*Task prompt*.
Can you write out every one of the entries below again, word for word and without any changes?

*Data provided*.
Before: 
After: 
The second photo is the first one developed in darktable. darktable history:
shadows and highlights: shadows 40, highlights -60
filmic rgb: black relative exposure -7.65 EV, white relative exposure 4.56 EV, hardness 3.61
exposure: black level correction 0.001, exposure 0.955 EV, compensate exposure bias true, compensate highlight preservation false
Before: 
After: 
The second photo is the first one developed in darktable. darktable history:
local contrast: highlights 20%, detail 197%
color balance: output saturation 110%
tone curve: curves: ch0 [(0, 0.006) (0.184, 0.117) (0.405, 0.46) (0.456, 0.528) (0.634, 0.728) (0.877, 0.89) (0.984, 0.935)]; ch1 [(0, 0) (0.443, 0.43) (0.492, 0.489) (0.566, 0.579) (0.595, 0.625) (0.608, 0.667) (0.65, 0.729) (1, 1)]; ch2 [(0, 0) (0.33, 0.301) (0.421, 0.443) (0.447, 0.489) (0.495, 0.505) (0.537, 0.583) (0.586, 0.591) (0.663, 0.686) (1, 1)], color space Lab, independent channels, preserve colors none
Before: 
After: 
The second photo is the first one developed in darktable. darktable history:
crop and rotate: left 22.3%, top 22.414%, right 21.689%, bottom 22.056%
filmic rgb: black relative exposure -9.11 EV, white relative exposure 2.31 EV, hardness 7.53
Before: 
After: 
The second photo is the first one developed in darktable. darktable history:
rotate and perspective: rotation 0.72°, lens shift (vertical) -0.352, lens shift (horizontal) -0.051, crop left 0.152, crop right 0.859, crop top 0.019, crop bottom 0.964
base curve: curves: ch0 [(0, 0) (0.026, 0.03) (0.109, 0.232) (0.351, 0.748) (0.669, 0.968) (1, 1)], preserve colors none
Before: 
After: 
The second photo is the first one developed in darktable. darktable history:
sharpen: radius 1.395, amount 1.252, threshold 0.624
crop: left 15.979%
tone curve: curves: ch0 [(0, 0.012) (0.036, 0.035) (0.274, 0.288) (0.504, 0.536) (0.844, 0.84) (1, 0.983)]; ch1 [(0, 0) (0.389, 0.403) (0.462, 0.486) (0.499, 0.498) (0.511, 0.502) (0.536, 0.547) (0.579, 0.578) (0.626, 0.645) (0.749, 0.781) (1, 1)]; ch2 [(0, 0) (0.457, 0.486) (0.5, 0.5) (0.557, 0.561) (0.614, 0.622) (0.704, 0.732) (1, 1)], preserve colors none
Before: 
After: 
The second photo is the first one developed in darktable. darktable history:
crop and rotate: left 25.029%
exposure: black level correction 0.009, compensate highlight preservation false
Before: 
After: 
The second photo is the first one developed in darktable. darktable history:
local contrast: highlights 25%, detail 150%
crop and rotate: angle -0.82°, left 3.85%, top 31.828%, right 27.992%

*Result for this task*.
Before: 
After: 
The second photo is the first one developed in darktable. darktable history:
shadows and highlights: shadows 40, highlights -60
filmic rgb: black relative exposure -7.65 EV, white relative exposure 4.56 EV, hardness 3.61
exposure: black level correction 0.001, exposure 0.955 EV, compensate exposure bias true, compensate highlight preservation false
Before: 
After: 
The second photo is the first one developed in darktable. darktable history:
local contrast: highlights 20%, detail 197%
color balance: output saturation 110%
tone curve: curves: ch0 [(0, 0.006) (0.184, 0.117) (0.405, 0.46) (0.456, 0.528) (0.634, 0.728) (0.877, 0.89) (0.984, 0.935)]; ch1 [(0, 0) (0.443, 0.43) (0.492, 0.489) (0.566, 0.579) (0.595, 0.625) (0.608, 0.667) (0.65, 0.729) (1, 1)]; ch2 [(0, 0) (0.33, 0.301) (0.421, 0.443) (0.447, 0.489) (0.495, 0.505) (0.537, 0.583) (0.586, 0.591) (0.663, 0.686) (1, 1)], color space Lab, independent channels, preserve colors none
Before: 
After: 
The second photo is the first one developed in darktable. darktable history:
crop and rotate: left 22.3%, top 22.414%, right 21.689%, bottom 22.056%
filmic rgb: black relative exposure -9.11 EV, white relative exposure 2.31 EV, hardness 7.53
Before: 
After: 
The second photo is the first one developed in darktable. darktable history:
rotate and perspective: rotation 0.72°, lens shift (vertical) -0.352, lens shift (horizontal) -0.051, crop left 0.152, crop right 0.859, crop top 0.019, crop bottom 0.964
base curve: curves: ch0 [(0, 0) (0.026, 0.03) (0.109, 0.232) (0.351, 0.748) (0.669, 0.968) (1, 1)], preserve colors none
Before: 
After: 
The second photo is the first one developed in darktable. darktable history:
sharpen: radius 1.395, amount 1.252, threshold 0.624
crop: left 15.979%
tone curve: curves: ch0 [(0, 0.012) (0.036, 0.035) (0.274, 0.288) (0.504, 0.536) (0.844, 0.84) (1, 0.983)]; ch1 [(0, 0) (0.389, 0.403) (0.462, 0.486) (0.499, 0.498) (0.511, 0.502) (0.536, 0.547) (0.579, 0.578) (0.626, 0.645) (0.749, 0.781) (1, 1)]; ch2 [(0, 0) (0.457, 0.486) (0.5, 0.5) (0.557, 0.561) (0.614, 0.622) (0.704, 0.732) (1, 1)], preserve colors none
Before: 
After: 
The second photo is the first one developed in darktable. darktable history:
crop and rotate: left 25.029%
exposure: black level correction 0.009, compensate highlight preservation false
Before: 
After: 
The second photo is the first one developed in darktable. darktable history:
local contrast: highlights 25%, detail 150%
crop and rotate: angle -0.82°, left 3.85%, top 31.828%, right 27.992%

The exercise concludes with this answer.